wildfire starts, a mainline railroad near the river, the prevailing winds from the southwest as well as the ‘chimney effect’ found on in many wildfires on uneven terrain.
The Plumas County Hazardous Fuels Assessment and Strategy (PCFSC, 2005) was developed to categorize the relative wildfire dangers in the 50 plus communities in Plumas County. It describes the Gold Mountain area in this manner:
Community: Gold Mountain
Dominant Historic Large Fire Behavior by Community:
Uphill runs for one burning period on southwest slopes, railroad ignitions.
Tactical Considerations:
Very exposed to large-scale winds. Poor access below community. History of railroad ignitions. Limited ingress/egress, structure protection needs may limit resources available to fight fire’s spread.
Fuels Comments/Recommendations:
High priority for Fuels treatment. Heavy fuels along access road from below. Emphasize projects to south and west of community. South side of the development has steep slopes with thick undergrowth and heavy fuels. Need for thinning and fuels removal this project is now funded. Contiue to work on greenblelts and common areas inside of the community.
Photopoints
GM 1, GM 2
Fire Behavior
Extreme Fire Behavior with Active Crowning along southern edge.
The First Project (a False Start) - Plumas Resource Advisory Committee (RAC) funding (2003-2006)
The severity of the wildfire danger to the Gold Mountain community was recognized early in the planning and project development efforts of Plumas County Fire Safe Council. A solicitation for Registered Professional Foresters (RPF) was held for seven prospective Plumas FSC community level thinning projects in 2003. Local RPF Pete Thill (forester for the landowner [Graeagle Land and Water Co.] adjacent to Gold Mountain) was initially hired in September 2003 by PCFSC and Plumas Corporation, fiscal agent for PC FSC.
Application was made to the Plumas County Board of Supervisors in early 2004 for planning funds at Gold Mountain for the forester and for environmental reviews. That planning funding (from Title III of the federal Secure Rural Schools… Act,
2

...

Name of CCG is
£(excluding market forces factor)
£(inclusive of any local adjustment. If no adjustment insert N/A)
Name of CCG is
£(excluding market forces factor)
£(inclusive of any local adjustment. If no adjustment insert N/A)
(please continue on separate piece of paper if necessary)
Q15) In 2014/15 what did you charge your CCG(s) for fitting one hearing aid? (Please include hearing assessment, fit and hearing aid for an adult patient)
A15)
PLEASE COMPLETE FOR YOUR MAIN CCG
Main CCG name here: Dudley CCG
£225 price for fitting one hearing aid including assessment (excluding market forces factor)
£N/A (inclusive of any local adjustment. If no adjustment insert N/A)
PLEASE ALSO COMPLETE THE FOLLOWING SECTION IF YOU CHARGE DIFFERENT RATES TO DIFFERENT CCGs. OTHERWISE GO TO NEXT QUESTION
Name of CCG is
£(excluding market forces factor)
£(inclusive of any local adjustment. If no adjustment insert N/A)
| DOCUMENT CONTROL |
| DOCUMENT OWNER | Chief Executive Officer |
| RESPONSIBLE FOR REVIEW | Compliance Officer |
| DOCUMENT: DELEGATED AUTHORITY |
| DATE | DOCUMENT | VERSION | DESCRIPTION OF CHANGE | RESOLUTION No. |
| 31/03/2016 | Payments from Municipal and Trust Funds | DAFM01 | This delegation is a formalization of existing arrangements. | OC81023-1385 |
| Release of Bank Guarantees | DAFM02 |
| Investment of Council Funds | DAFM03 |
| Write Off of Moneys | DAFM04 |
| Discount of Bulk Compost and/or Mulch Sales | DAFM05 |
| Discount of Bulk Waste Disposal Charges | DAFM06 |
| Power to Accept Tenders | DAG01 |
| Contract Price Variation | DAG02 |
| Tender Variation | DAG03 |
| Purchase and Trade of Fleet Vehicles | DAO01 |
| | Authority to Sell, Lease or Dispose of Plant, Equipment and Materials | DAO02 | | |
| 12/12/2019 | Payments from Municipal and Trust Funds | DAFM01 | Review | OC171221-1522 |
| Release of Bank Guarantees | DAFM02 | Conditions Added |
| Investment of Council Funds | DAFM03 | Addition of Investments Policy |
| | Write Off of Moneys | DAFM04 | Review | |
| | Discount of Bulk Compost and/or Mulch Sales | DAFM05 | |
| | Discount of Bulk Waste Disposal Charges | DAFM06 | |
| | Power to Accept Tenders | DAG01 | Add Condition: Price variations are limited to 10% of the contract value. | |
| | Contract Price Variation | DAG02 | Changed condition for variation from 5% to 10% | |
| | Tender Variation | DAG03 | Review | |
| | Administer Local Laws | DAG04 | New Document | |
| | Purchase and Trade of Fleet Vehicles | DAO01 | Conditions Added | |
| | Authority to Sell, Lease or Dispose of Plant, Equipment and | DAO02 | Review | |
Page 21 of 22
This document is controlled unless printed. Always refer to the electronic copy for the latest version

The problem: Wherever the word "Purchase" appears in the listing above, copy the whole line.

Answer box:
| Purchase and Trade of Fleet Vehicles | DAO01 |
| | Purchase and Trade of Fleet Vehicles | DAO01 | Conditions Added | |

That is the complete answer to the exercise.